DATA SECTION —

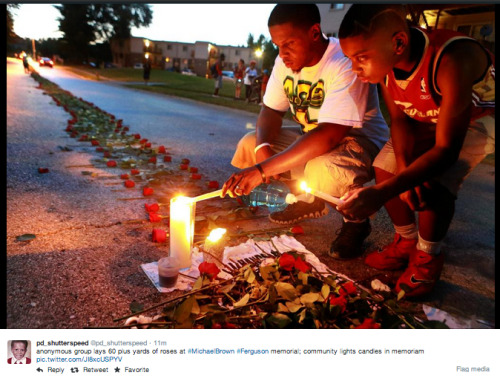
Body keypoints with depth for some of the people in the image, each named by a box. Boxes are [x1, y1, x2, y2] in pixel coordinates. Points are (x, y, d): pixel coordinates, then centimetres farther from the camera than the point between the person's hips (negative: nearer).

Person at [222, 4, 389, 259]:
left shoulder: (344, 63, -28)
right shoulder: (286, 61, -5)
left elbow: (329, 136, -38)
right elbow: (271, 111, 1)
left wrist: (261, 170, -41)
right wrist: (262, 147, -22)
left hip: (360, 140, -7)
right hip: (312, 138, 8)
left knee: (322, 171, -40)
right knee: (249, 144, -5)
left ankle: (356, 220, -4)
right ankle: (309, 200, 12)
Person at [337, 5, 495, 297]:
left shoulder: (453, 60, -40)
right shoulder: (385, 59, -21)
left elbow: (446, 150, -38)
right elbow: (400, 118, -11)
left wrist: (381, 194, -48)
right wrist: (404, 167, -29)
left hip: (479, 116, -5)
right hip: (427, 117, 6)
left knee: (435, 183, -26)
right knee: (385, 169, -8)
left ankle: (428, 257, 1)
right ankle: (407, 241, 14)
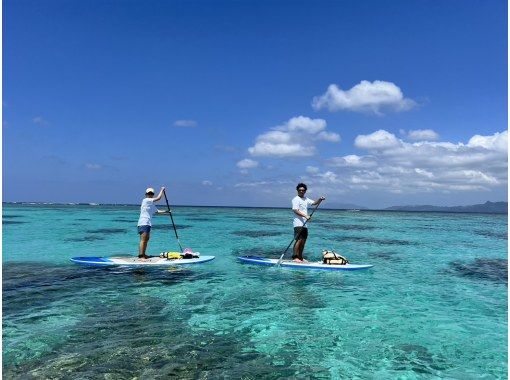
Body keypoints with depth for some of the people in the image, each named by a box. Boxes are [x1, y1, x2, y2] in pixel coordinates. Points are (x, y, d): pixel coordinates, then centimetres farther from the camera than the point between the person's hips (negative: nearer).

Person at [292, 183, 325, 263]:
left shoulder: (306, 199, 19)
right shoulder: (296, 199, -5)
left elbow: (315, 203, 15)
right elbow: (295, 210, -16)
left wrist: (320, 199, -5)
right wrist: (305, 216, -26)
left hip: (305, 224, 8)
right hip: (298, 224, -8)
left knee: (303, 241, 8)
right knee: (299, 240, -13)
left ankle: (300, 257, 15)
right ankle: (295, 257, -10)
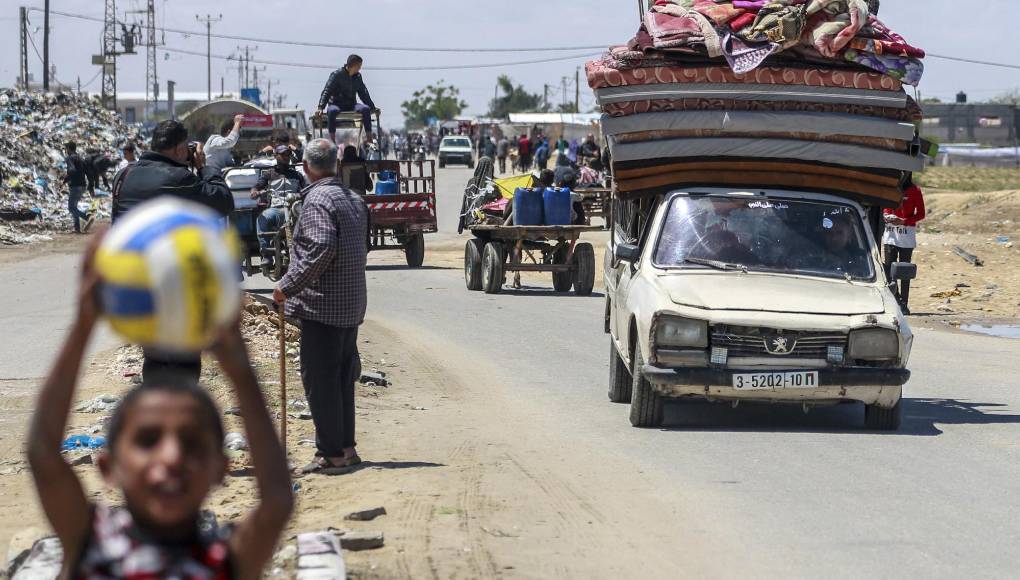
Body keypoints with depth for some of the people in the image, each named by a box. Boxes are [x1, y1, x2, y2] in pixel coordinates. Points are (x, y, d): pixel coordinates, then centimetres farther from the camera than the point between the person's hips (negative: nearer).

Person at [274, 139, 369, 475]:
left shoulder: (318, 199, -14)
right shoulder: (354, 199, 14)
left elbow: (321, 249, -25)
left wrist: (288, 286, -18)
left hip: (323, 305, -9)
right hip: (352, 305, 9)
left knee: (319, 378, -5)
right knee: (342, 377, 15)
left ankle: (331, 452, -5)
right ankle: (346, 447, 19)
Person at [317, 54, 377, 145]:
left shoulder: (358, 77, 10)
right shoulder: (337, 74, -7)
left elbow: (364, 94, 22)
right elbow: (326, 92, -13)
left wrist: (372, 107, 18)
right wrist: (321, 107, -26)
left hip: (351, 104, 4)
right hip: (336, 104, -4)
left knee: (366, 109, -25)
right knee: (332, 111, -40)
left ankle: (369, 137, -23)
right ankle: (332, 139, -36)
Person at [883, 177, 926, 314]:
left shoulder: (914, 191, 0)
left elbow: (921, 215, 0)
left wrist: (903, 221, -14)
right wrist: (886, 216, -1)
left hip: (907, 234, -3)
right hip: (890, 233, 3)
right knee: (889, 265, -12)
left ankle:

WORK ITEM — Revise all of the lines above, substituting "centimeters" for every instance of "centimetres" and leaving everything else unchanged. Do not include the pictures in your answer.

SOLUTION TO THIS EXERCISE —
Body keypoints with depth for some of the people in the image, each named by a box. Boxes are [x1, y1, x2, y2] in pixel coordinates. Points are (x, y, d): pixel coordinates, then centimeters farther from the camera than the point between the person's hips (negative: nearer).

Person at [222, 4, 389, 259]:
left shoulder: (344, 63, -28)
right shoulder: (286, 61, -5)
left elbow: (329, 136, -38)
right elbow: (271, 111, 1)
left wrist: (261, 170, -41)
right wrist: (262, 147, -22)
left hip: (360, 140, -7)
right hip: (312, 138, 8)
left knee: (322, 171, -40)
right knee: (249, 144, -5)
left ankle: (356, 220, -4)
right ankle: (309, 200, 12)
Person at [337, 5, 495, 297]:
left shoulder: (453, 60, -40)
right shoulder: (385, 59, -21)
left elbow: (446, 150, -38)
right elbow: (400, 118, -11)
left wrist: (381, 194, -48)
right wrist: (404, 167, -29)
left hip: (479, 116, -5)
right hip: (427, 117, 6)
left knee: (435, 183, -26)
right knee: (385, 169, -8)
left ankle: (428, 257, 1)
right ankle: (407, 241, 14)
Body keypoints with depth for some of the people in the image, each named by a box. Boxes are [x1, y1, x2, y2] in pixel coordinates. Points are (x, y, d): pixel coordinates, then centimeters farther from the camera than the point between the person's hips (negative: nearer).

Person at [292, 183, 325, 263]:
left shoulder: (306, 199, 19)
right shoulder: (296, 199, -5)
left elbow: (315, 203, 15)
right elbow: (295, 210, -16)
left wrist: (320, 199, -5)
right wrist: (305, 216, -26)
left hip: (305, 224, 8)
right hip: (298, 224, -8)
left knee: (303, 241, 8)
right knee: (299, 240, -13)
left ankle: (300, 257, 15)
right ankle: (295, 257, -10)
Body keypoints with depth for some of the people in the image, each named by a box. Boxes are [x1, y1, x2, y2] in pixel coordinates. Points are (x, y, d): pixel coordinates, then centimeters farther from the camera than the point between the person's hips (negative: nearer).

Person at [274, 139, 369, 475]:
left shoulder: (318, 199, -14)
right shoulder: (354, 199, 14)
left elbow: (321, 249, -25)
left wrist: (288, 286, -18)
left hip: (323, 305, -9)
right hip: (352, 305, 9)
left knee: (319, 378, -5)
right knee: (342, 377, 15)
left ankle: (331, 452, -5)
right ankle: (346, 447, 19)
Person at [317, 54, 377, 145]:
left shoulder: (358, 77, 10)
right shoulder: (337, 74, -7)
left elbow: (364, 94, 22)
right elbow: (326, 92, -13)
left wrist: (372, 107, 18)
right wrist: (321, 107, -26)
left hip: (351, 104, 4)
right hip: (336, 104, -4)
left knee: (366, 109, -25)
right knee: (332, 111, -40)
left ankle: (369, 137, -23)
right ankle: (332, 139, -36)
Person at [883, 177, 926, 314]:
left shoulder: (914, 191, 0)
left elbow: (921, 215, 0)
left wrist: (903, 221, -14)
right wrist: (886, 216, -1)
left hip: (907, 234, -3)
right hip: (890, 233, 3)
right knee: (889, 265, -12)
left ankle:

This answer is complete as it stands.